++++ Reading text ++++
Posts filed under ‘Mom’

New Kid on the Block

Our engagement period was a short one before I chose to move my shoes, my dogs, and my life to Mi Hombre’s city. As much as I dreaded giving up my house with it’s Zen garden, it was the only way our relationship could work. Super-girl could not be relocated like a prized piece of furniture although; the thought had crossed my mind. I sadly boxed up my things, said goodbye to life as I once new it, and moved an hour south to a fresh and upcoming little city.

Yep, I was the new kid on the block. His tiny house was cute in a craftsman’s sort of way. It was completely urban central and located in the middle of a quaint little art district. At first, I thought that trading in my country escape for city central may not be so bad. There was no longer a need for delivery-you can walk, when you can’t sleep there is usually a local band playing on the corner or a show at the neighborhood theater. Gallery hops bring fresh faces, the pubs bring comical wandering drunks, and the transitioning of the area always houses its fair share of displaced hobos. I know all of this paints a wonderful and hip new beginning…great locale, good food, gallery hops, and of course new shoe stores…and it was…short lived.

With my announcement to the neighbourhood came the Welcome Wagon. Not the flower basket and apple pie that one may traditionally hope for, this Welcome Wagon consisted of the ex wife, the ex friends and the many remnants of the ex life. I felt like a display item, a circus show freak, like a complete outsider. As I explored the neighborhood shops and boutiques it was like everyone knew who I was before I ever had a chance to introduce myself. It never failed that everywhere I went I either ran into the ex or her friends surrounded me. It was strange, unsettling and very foreign to me. The stares, the insincere hand shakes, the silence, the gossip, it all felt very much like I had walked into the movie set of “Mean Girls.” I was in her territory, on her block and she wanted me to know it.
++++
▶ [What this exercise asks]:
1. Can you sum up the post about moving to a new neighborhood in two sentences?
2. Could you carry on the post about moving to a new neighborhood, picking up after its final sentence?
The items come from a separate source.
++++ Data for review ++++
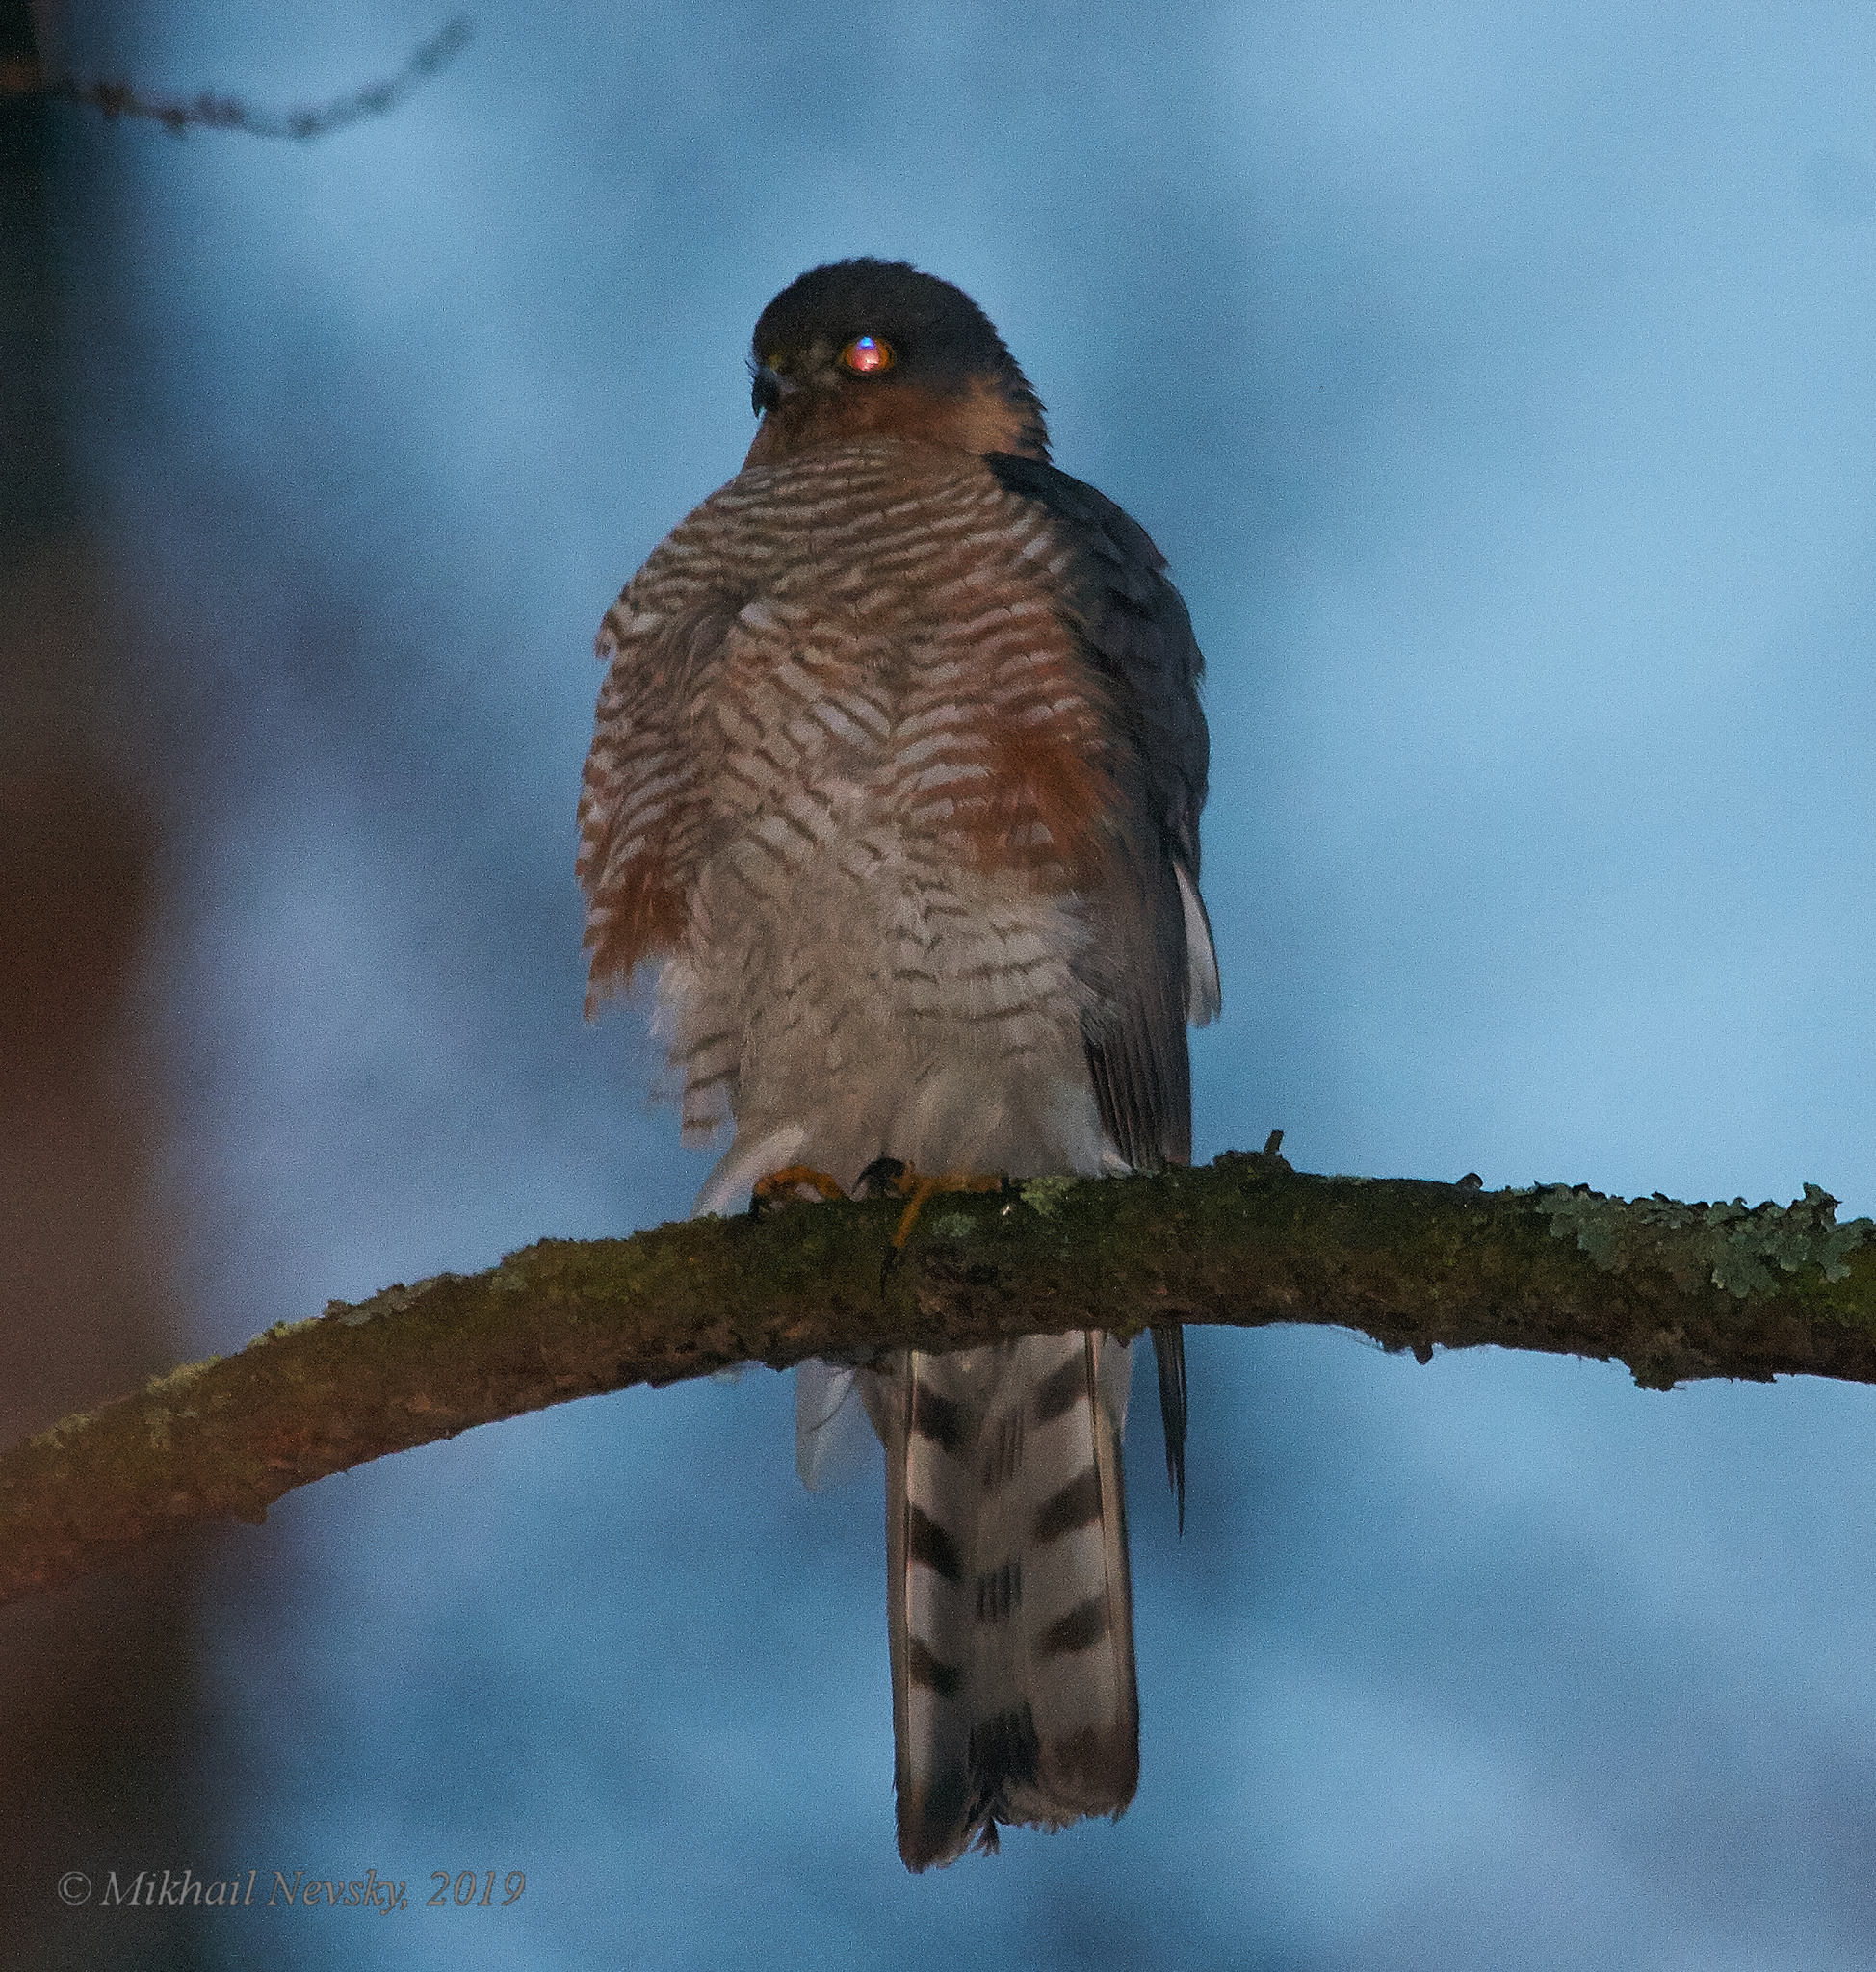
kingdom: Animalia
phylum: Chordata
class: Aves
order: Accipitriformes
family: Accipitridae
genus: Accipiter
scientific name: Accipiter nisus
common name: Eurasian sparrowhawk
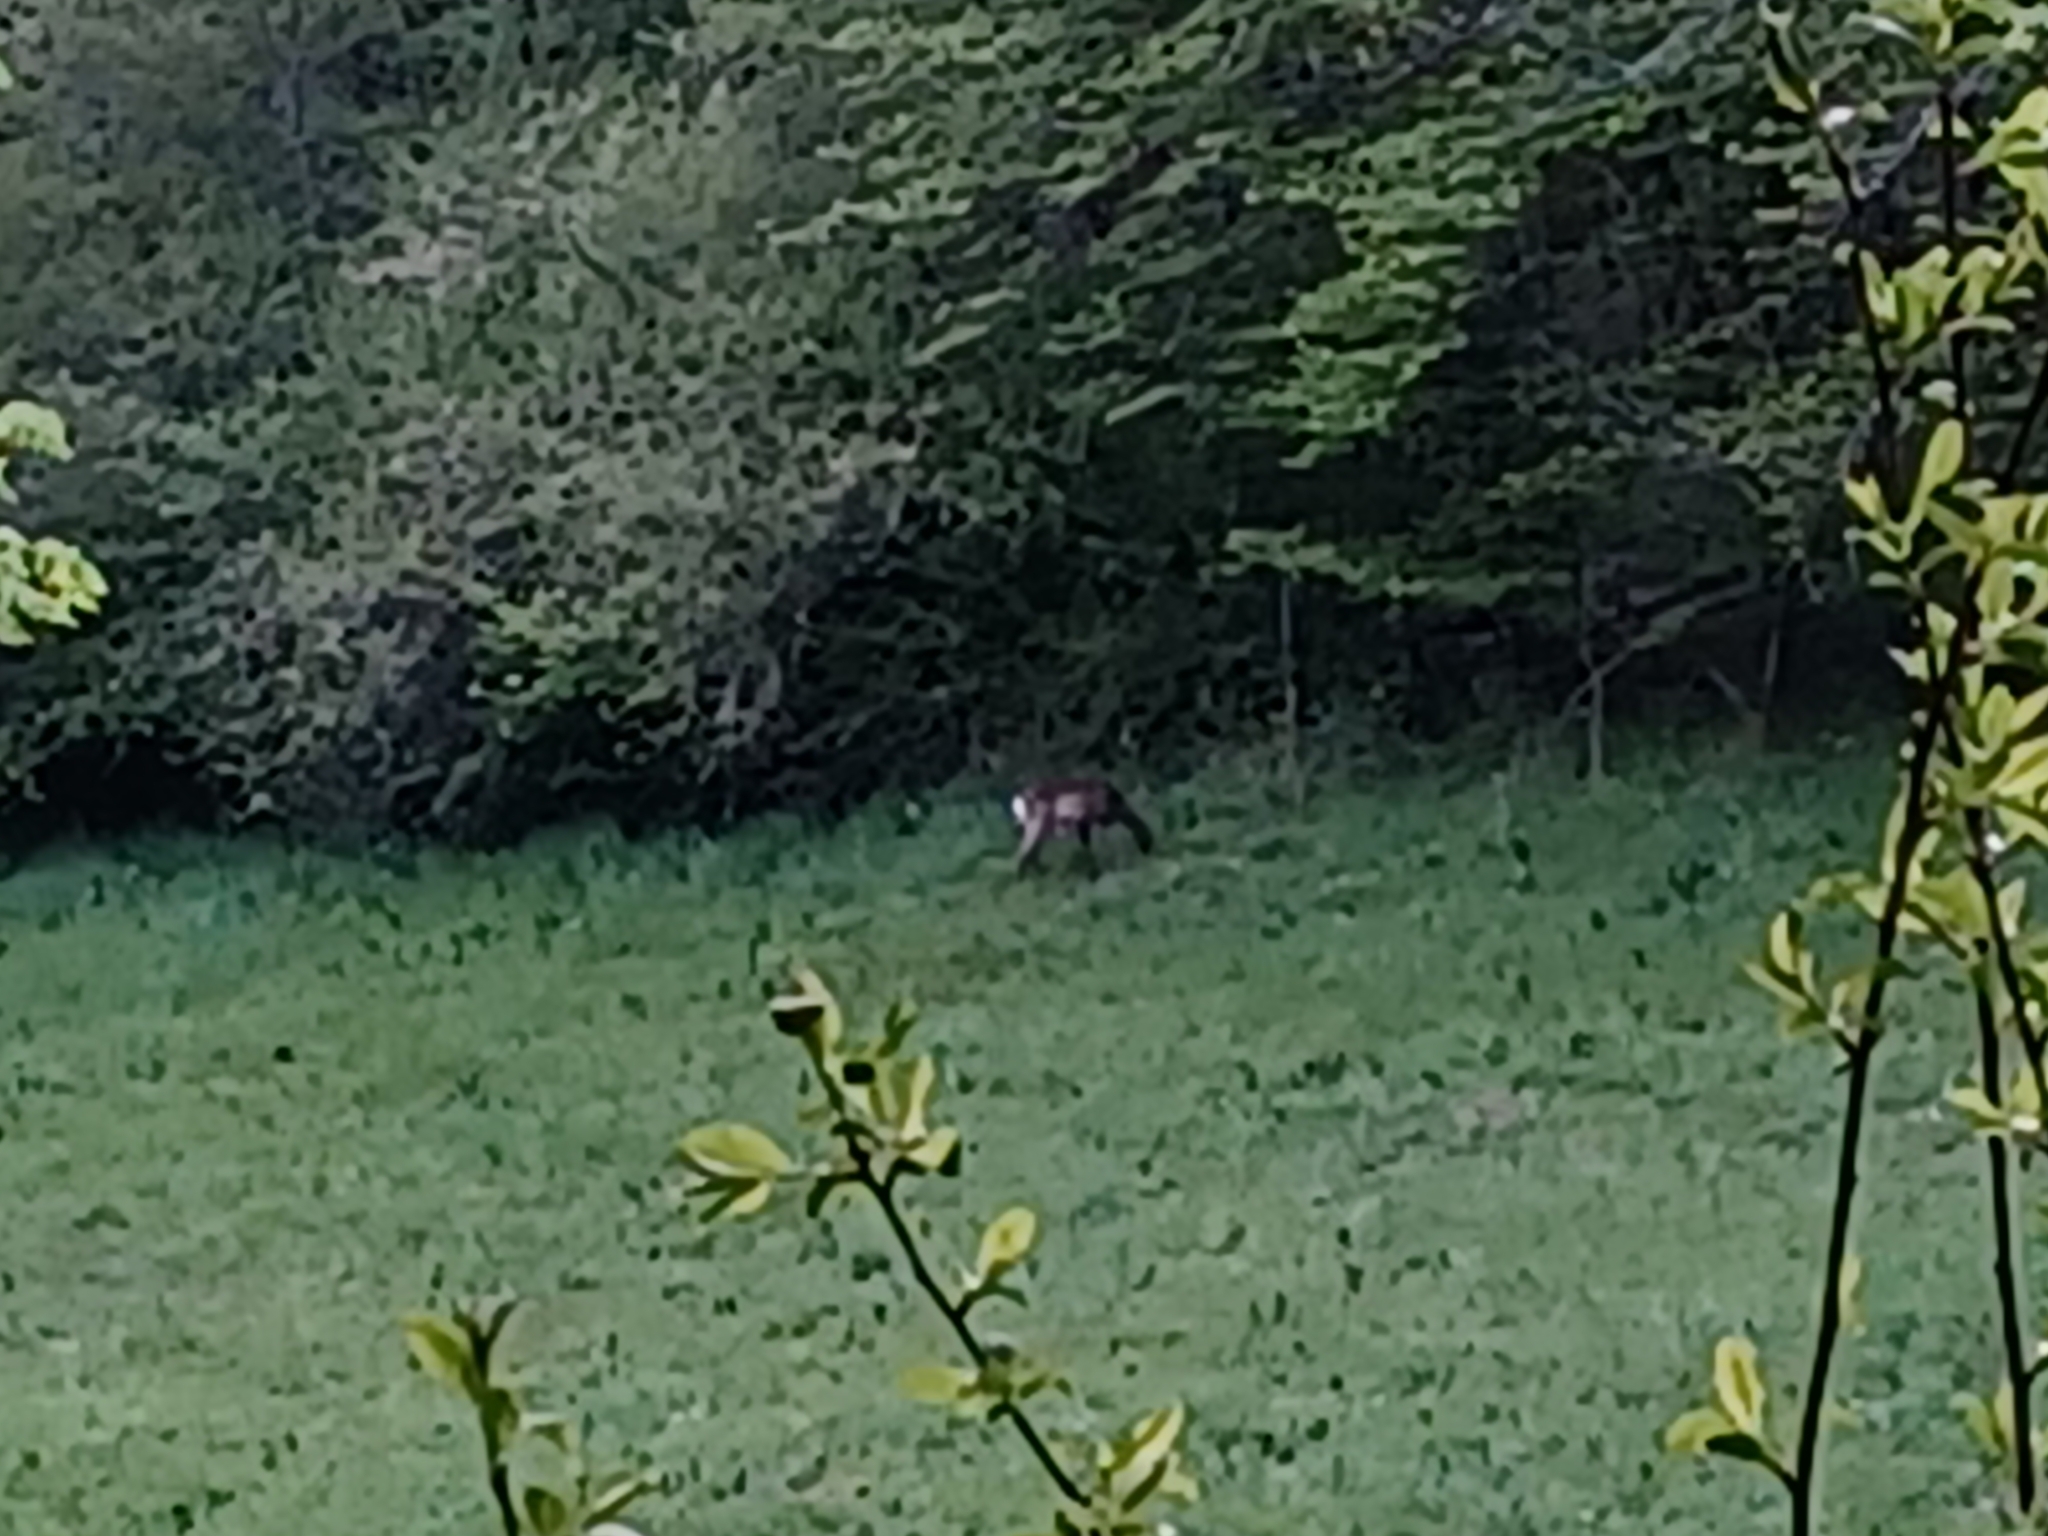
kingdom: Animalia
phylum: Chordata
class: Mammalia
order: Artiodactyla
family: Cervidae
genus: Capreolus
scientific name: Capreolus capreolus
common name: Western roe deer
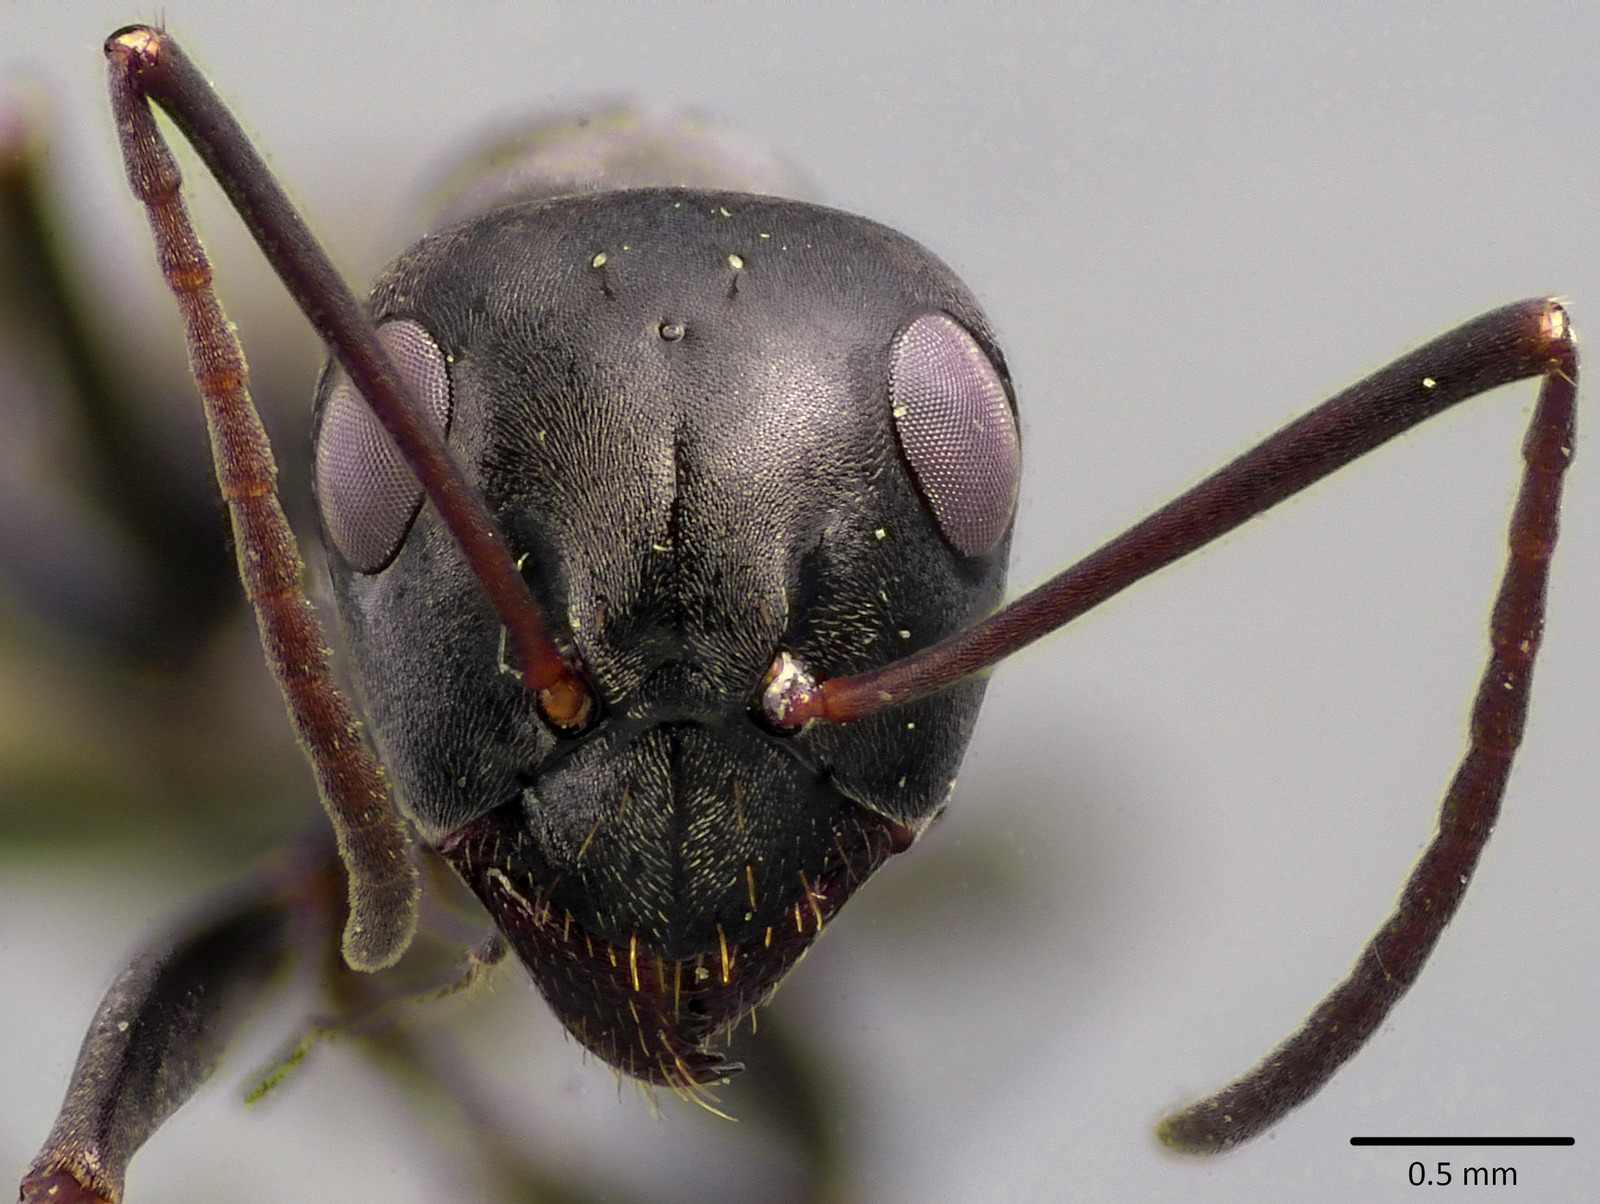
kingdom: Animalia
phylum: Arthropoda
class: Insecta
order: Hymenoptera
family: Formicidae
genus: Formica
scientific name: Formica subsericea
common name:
++++
▶ [Answers provided]:
1. After a short engagement, the writer reluctantly gave up a house with a Zen garden and moved an hour south to Mi Hombre's small craftsman house in an urban art district, which at first seemed like a hip new beginning. That feeling was short lived, because the ex wife, her friends and other remnants of the ex life made the writer feel like an outsider in what the ex treated as her territory.

2.
Well, I heard it loud and clear, and when the poisonous arrows began to fly from the little green house around the corner it was time that Mi Hombre and I listed the house for sale. You see it isn’t that we don’t enjoy a challenge-we have plenty. It is not like we were bowing down and being bullied out of the neighborhood, because she isn’t that powerful. It is because we both have a low threshold for toxicity, and toxic was what it was becoming. The frequent boundary violations, the incessant calls, the inappropriate emails, the unwelcome visits had me at my whit’s-end and Mi Hombre summoning the ex back into mediation. We want a happy and healthy future for our remarriage. This includes a sanctuary, a home that is ours to symbolize our new beginning, serve as a pillar of hope and inspiration-absolutely nothing remnant of the past.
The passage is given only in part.